Aiming to Fight Discrimination and Predatory Lending, It Will Also Advocate for Veterans with Housing Needs

Yesterday, Congressman Al Green’s (TX-09) “Veterans, Women, Families with Children, and Persons with Disabilities Housing Fairness Act of 2010” (H.R. 476) was unanimously voted out of the Subcommittee on Housing and Community Opportunity and forwarded to the Committee on Financial Services with a favorable recommendation. Upon favorable vote by the full committee, it will go to the Floor to be voted on by the House of Representatives.

“This bill represents one more step forward in ending housing discrimination, especially against disabled persons and particularly against our veterans,” said Congressman Al Green at the beginning of the mark up session held by the Subcommittee. He pointed to a 2008 report by the National Fair Housing Alliance which indicated that 31.3 to 49 percent of over 30,000 fair housing complaints filed that year were based upon disability. “Given that there are approximately 2.9 million disabled veterans, there is reason to believe that many veterans and military personnel face housing discrimination.”

The bipartisan bill, which has 64 cosponsors, seeks to provide more resources to the Department of Housing and Urban Development to investigate and enforce fair housing laws that protect against discrimination in the sale or rental of housing and related services. According to one estimate by the University of Wisconsin, more than four million fair housing violations occur every year. Due to a lack of funds, just 30,000 are reported to federal, state or local fair housing authorities and only a handful are investigated, with less than 120 actually resulting in prosecution.

The Veterans, Women, Families with Children, and Persons with Disabilities Housing Fairness Act would authorize a $5 million competitive matching grant program for private non-profit organizations to examine the causes of housing discrimination and segregation, as well as their effects on education, poverty and economic development. It includes a provision to study the effects of housing discrimination on veterans and military personnel.

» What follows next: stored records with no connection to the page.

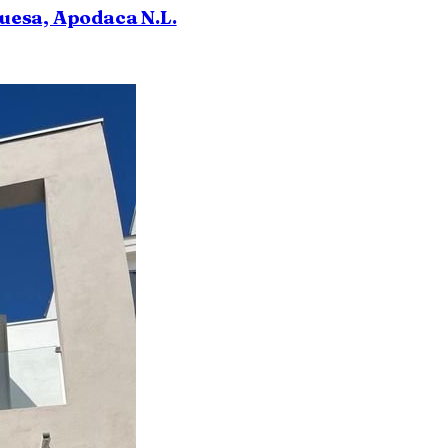
uesa, Apodaca N.L.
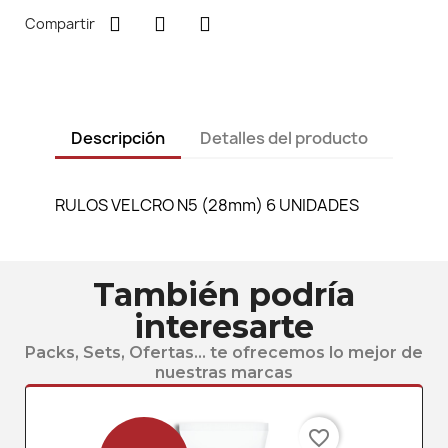
Compartir
Descripción
Detalles del producto
RULOS VELCRO N5 (28mm) 6 UNIDADES
También podría
interesarte
Packs, Sets, Ofertas... te ofrecemos lo mejor de
nuestras marcas
favorite_border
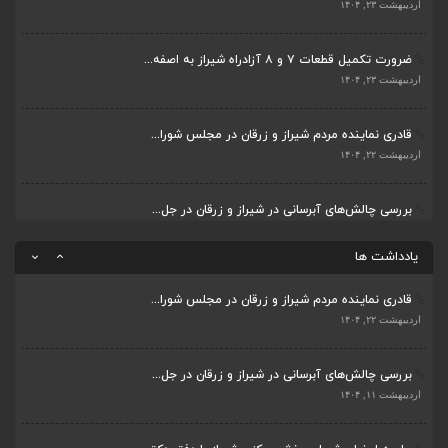
بررسی چالش‌های آبرسانی در شیراز و زرقان در جل...
اردیبهشت ۲۳, ۱۴۰۴
اردیبهشت ۱۱, ۱۴۰۴
ضرورت تکمیل قطعات ۷ و ۸ آزادراه شیراز به اصفه...
جلسه اعضای شورای بخش مرکزی شیراز با دفتر دکتر...
اردیبهشت ۲۳, ۱۴۰۴
اردیبهشت ۶, ۱۴۰۴
قادری نماینده مردم شیراز و زرقان در مجلس شورا...
پیگیری دکتر قادری و سایر نمایندگان شیراز ارتق...
اردیبهشت ۲۲, ۱۴۰۴
اردیبهشت ۲۳, ۱۴۰۴
بررسی چالش‌های آبرسانی در شیراز و زرقان در جل...
ضرورت تکمیل قطعات ۷ و ۸ آزادراه شیراز به اصفه...
اردیبهشت ۱۱, ۱۴۰۴
اردیبهشت ۲۳, ۱۴۰۴
یادداشت ها
قادری نماینده مردم شیراز و زرقان در مجلس شورا...
اردیبهشت ۲۲, ۱۴۰۴
بررسی چالش‌های آبرسانی در شیراز و زرقان در جل...
اردیبهشت ۱۱, ۱۴۰۴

Congressman Green said, “The 1968 Fair Housing Act was signed into law because of the efforts of Dr. Martin Luther King Jr. to bring civil rights and justice in housing to all Americans. This bill outlawed discrimination in housing based upon race, color, religion, and national origin. In 1974, sex was added to the list. In 1988, persons with disabilities were added, and now H.R. 476 will add a focus on veterans and military personnel.”

The Housing Fairness Act is endorsed by 13 organizations: the Iraq and Afghanistan Veterans of America, American Civil Liberties Union, the NAACP Legal Defense Fund, the National Council of La Raza, the National Urban League, the National Community Reinvestment Coalition, the League of United Latin American Citizens, the National Fair Housing Alliance, the Leadership Conference on Civil and Human Rights, the Greenlining Institute, the National Coalition for Asian Pacific American Community Development, the American Legion, and the National Association for the Advancement of Colored People.